Embodiments relate generally to acoustic vibrators for marine seismic surveys. More particularly, embodiments relate to restriction of gas flow in a marine acoustic vibrator to compensate for gas spring effects.
Sound sources are generally devices that generate acoustic energy. One use of sound sources is in marine seismic surveying in which the sound sources may be employed to generate acoustic energy that travels downwardly through water and into subsurface rock. After interacting with the subsurface rock, e.g., at boundaries between different subsurface layers, some of the acoustic energy may be returned toward the water surface and detected by specialized sensors. The detected energy may be used to infer certain properties of the subsurface rock, such as structure, mineral composition and fluid content, thereby providing information useful in the recovery of hydrocarbons.
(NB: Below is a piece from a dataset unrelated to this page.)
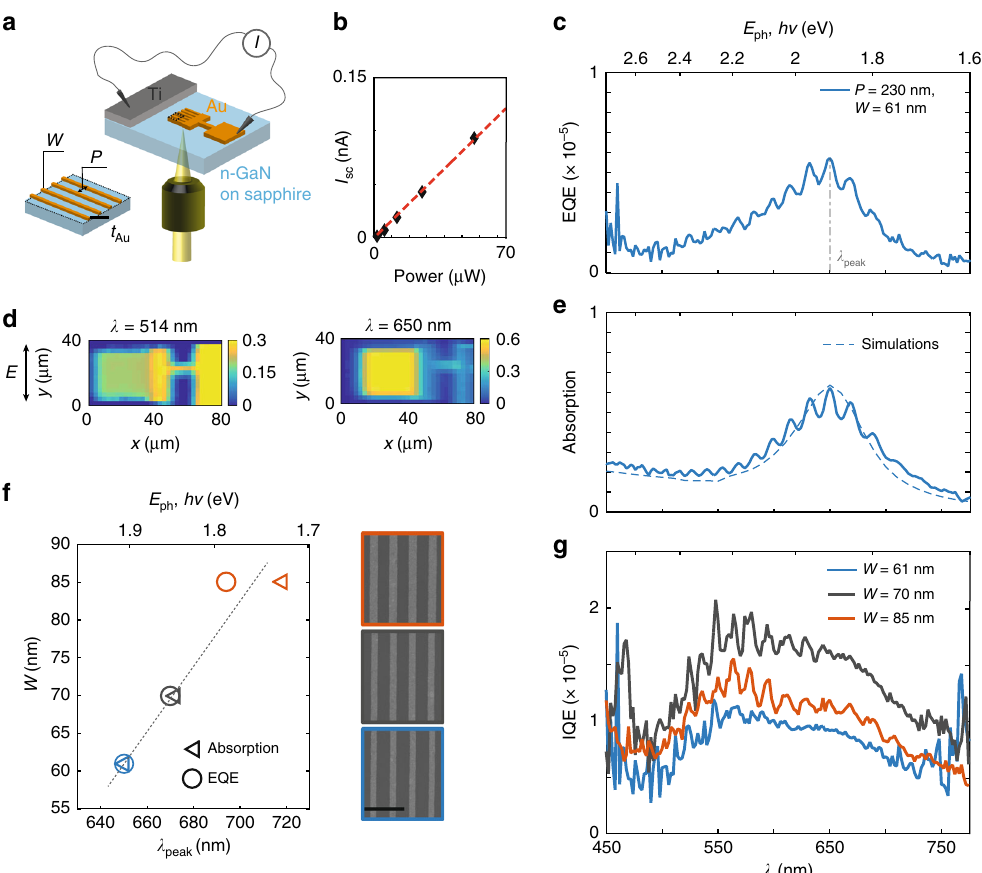
Fig. 2 Role of plasmon excitation on hot electron IPE in metal – semiconductor heterostructures. a Schematic representation of the designed plasmonic heterostructures as well as measurement con fi guration: a 20 nm thick, nano-patterned gold (Au) photoelectrode is fabricated on n-type GaN (3.4 eV band gap, Schottky barrier Φ B ~1.2 eV) together with a 75 nm thick titanium (Ti) Ohmic contact; light is incident on the plasmonic resonant Au nanostripe array (stripe width W , array period P from the bottom and the photocurrent is collected via two microcontact probes); b short-circuit photocurrent I sc (i.e., 0 V applied bias) upon illumination of one heterostructure ( W = 61 nm) with a diode laser ( λ laser = 633 nm) as a function of incident power; c EQE spectrum of the fabricated heterostructure with stripe width W = 61 nm and periodicity P = 230 nm exhibiting a resonance peak at λ peak = 650 nm; d spatial maps of absorption for illumination of the Au photoelectrode off-resonance (514 nm – 2.14 eV) and on-resonance (650 nm – 1.9 eV) with light polarized perpendicular to the stripes; e measured (solid line) and simulated (dashed line) absorption spectra for the same heterostructure exhibiting a plasmon resonance at λ peak = 650 nm; f EQE and absorption resonance peak wavelengths ( λ P = 230 nm) and peak ) for three heterostructures with constant array periodicity ( increasing nanostripe width, W , equal to 61 nm (blue), 70 nm (gray), and 85 nm (red), respectively. Representative SEM micrographs are shown on the right (scale bar = 500 nm); g IQE spectra of the three plasmonic heterostructures shown in part ( f rate is dependent on both incident photon energy and the elec- tronic band structure of the metal 32,35 . For photon energies below the interband threshold of Au ( h ν IB ~1.8 eV), hot electrons gen- erated via intraband transitions have a nearly uniform probability at all energies from the Fermi level up to the photon energy (Fig. 3a, solid red curve). As a result, intraband excitation accounts for a sizable fraction of the hot electron distribution at energies above the Schottky barrier height (gray shaded area in Fig. 3a). In this low photon energy regime there is very good agreement between the Fowler model, based on the parabolic band approximation, and full DFT calculations (compare solid red curve with dashed red curve in Fig. 3a). On the other hand, above h ν IB (Fig. 3b, solid turquoise curve), a much higher prob- ability distribution is observed for low-energy carriers, since hot electrons originate from d-band levels deep below the Au Fermi level 41 . Consequently, there is a substantial reduction in the fraction of high-energy electrons created from intraband transi- tions compared to that predicted for the case of a purely parabolic band (Fig. 3b, dashed turquoise curve). This interplay, combined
Most of the sound sources employed today in marine seismic surveying are of the impulsive type, in which efforts are made to generate as much energy as possible during as short a time span as possible. The most commonly used of these impulsive-type sources are air guns that typically utilize compressed air to generate a sound wave. Other examples of impulsive-type sources include explosives and weight-drop impulse sources. Another type of sound source that can be used in seismic surveying includes marine acoustic vibrators, such as hydraulically powered sources, electro-mechanical vibrators, electrical marine acoustic vibrators, and sources employing piezoelectric or magnetostrictive material. Vibrator sources typically generate vibrations through a range of frequencies in a pattern known as a “sweep” or “chirp.”
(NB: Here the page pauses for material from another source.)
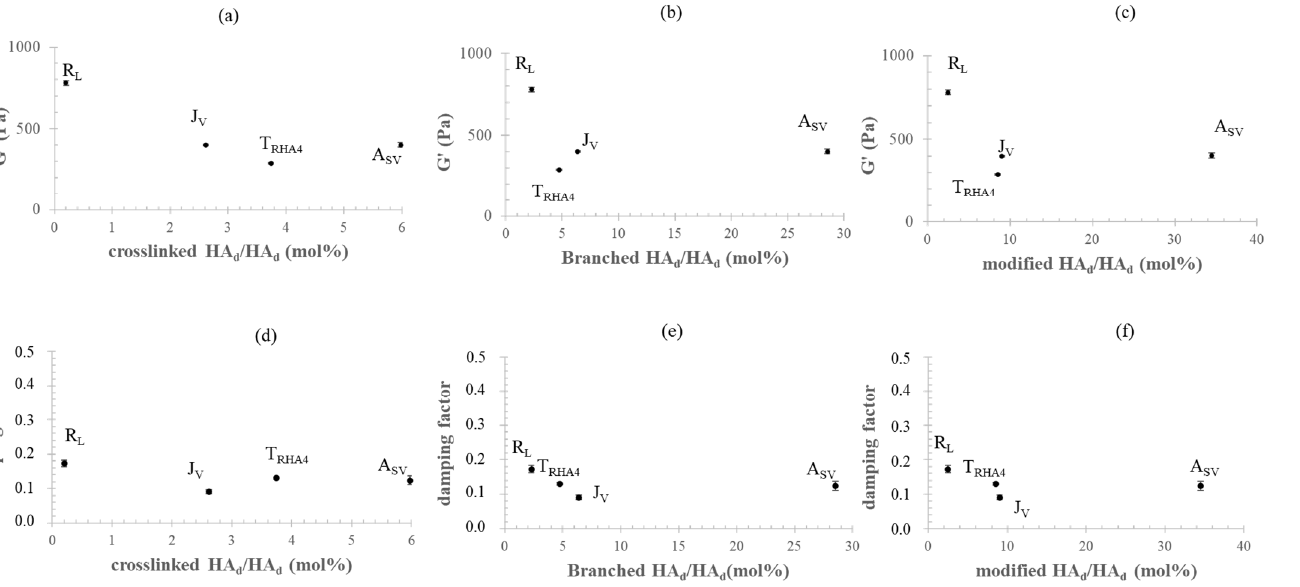
Figure 3. G ′ and damping factor for the commercial gels as a function of the HA chemical modification parameters. G ′ ( a – c ) and damping factor ( d – f ) values as a function of the amounts of crosslinked, branched, and modified HA d (mol%).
Prior sound sources for use in marine seismic surveying have typically been designed for relatively high-frequency operation (e.g., above 10 Hz). However, it is well known that as sound waves travel through water and through subsurface geological structures, higher frequency sound waves may attenuate more rapidly than lower frequency sound waves, and consequently, lower frequency sound waves can be transmitted over longer distances through water and geological structures than higher frequency sound waves. Thus, efforts have been undertaken to develop sound sources that can operate at low frequencies. Marine acoustic vibrators have been developed that may have least one resonance frequency of about 10 Hz or lower. In order to achieve a given level of output in the water, these marine acoustic vibrators typically need to undergo a change in volume. In order to work at depth while minimizing structural weight, the marine acoustic vibrator may be pressure balanced with external hydrostatic pressure. As the internal gas (e.g., air) in the source increases in pressure, the bulk-modulus of the internal gas also rises. This increase in bulk-modulus or “gas spring” thus tends to make the stiffness of the internal gas a function of the operating depth of the source. Further, the stiffness of the structure and the internal gas are primary determining factors in the source's resonance frequency. Accordingly, the resonance of the marine acoustic vibrator may vary with depth, especially in vibrators where the interior volume of the source may be pressure balanced with the external hydrostatic pressure.